Friday, August 27, 2010
Cabbage Au Gratin
Have you ever had one of those weeks, or days, where everything seems to be too good to be true? Or things have just been going so well lately, that you know something is bound to just screw it all up? Yeah, well we've had one of those weeks. Andy's been having Jeep trouble, and so we've been having to survive on one car, and let me tell you... it's not pleasant. Especially when our schedules differ so drastically. And it's not like we can afford having an extra bill of fixing a car, right? But it hasn't killed us, so I suppose it's making us stronger. But I really wish his Jeep would get fixed faster, hehe.
Anyway, I made it through the 1st week of the semester without any problems, so I suppose that's good. Definitely going to have my head buried in a bunch of books this semester though. I think I've already done more reading in this 1st week than I have an entire semester. Maybe that's an exaggeration, but I blame my current headache on this reading.
So I figured today would be a good day for a comfort recipe. You can practically "au gratin" any vegetable, and most of us associate this with potatoes. While potatoes are all well and fine, I had an abundance of red cabbage from our CSA's a while back, and decided to apply this au gratin method to them. I was not disappointed.

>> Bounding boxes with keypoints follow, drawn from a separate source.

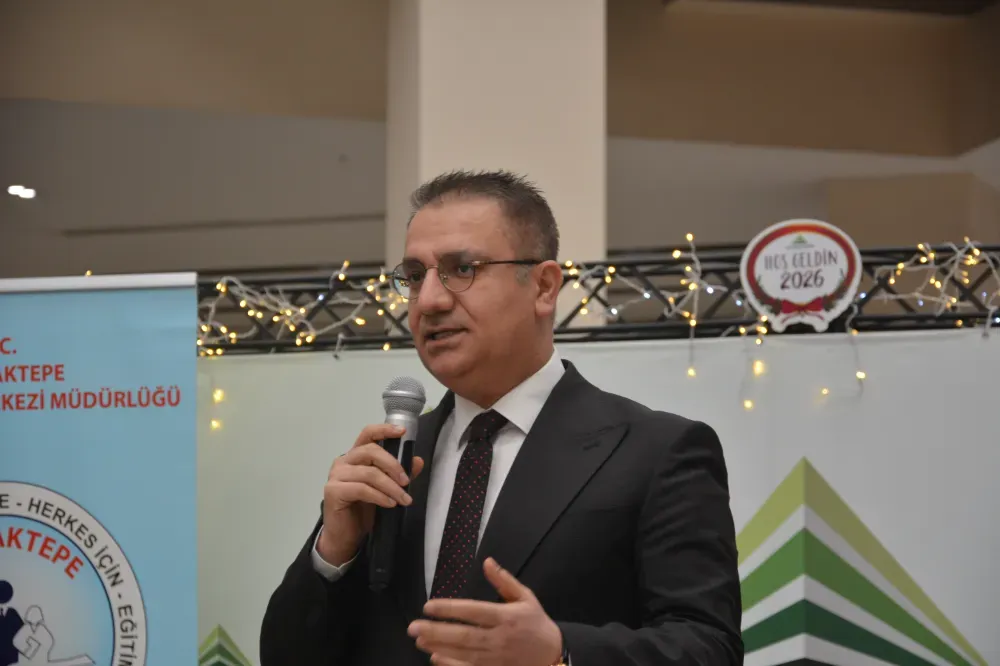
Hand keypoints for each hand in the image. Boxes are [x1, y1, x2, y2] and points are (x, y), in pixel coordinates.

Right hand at [317, 424, 425, 564]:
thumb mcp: (386, 490)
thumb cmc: (363, 511)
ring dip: (390, 487)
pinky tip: (390, 504)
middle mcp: (343, 461)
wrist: (346, 537)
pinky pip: (361, 489)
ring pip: (369, 473)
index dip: (384, 430)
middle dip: (393, 465)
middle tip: (407, 482)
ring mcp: (336, 475)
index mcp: (355, 457)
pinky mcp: (333, 491)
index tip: (402, 432)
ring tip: (403, 499)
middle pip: (370, 451)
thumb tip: (418, 461)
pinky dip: (379, 496)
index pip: (367, 434)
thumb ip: (399, 475)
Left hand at [407, 558, 562, 665]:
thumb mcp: (525, 597)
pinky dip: (451, 664)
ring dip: (439, 647)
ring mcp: (496, 658)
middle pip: (464, 635)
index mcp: (506, 616)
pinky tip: (436, 658)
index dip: (450, 609)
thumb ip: (504, 581)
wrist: (552, 656)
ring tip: (419, 640)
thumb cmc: (536, 624)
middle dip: (436, 631)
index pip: (473, 611)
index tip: (429, 606)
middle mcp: (500, 638)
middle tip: (413, 627)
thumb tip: (487, 562)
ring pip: (463, 653)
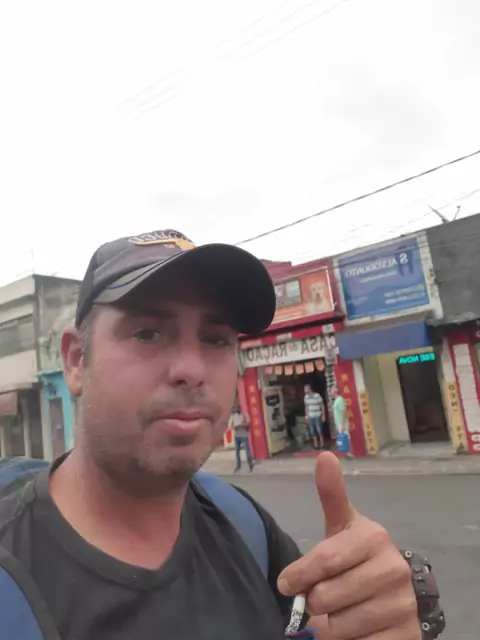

1 cup red cabbage, shredded
1 tablespoon unsalted butter
1 small onion, sliced thinly
2 garlic cloves, minced
1 tablespoon dried thyme
salt and pepper to taste
1/4 cup white wine
1/3 cup heavy cream
1/3 cup parmesan cheese, grated
Bring a medium sized pot of salted water to a boil. Add cabbage and boil to about 2-3 minutes. Drain and quickly submerge into a bowl of cold water in order to stop the cabbage from continuing to cook. (I added ice cubes to some tap water to make sure it was really cold) Drain the cabbage again and set aside.
Preheat oven to 375 F.
In a large skillet, melt the butter under medium high heat. Add onion and cook for about 5 minutes, or until beginning to soften. Stir in the garlic, thyme, salt, and pepper. Stir until fragrant and cook for an addition 3-5 minutes.
Add in cabbage and toss well. Cook for another 5 minutes. Add in wine, and cook until almost entirely reduced. Lower heat to a simmer and slowly add cream and parmesan cheese. Season with salt and pepper, if needed.
Place in a medium sized ramekin and top with additional parmesan cheese, if you wish. Bake for about 30 minutes, or until cheese is browned.
This definitely turned out way better than I had ever imagined. The flavor is so rich from cream, butter, and cheese that there's no way that this could go wrong. And with cabbage? This definitely will turn any anti-cabbage person into an instant cabbage lover. Enjoy and happy weekend!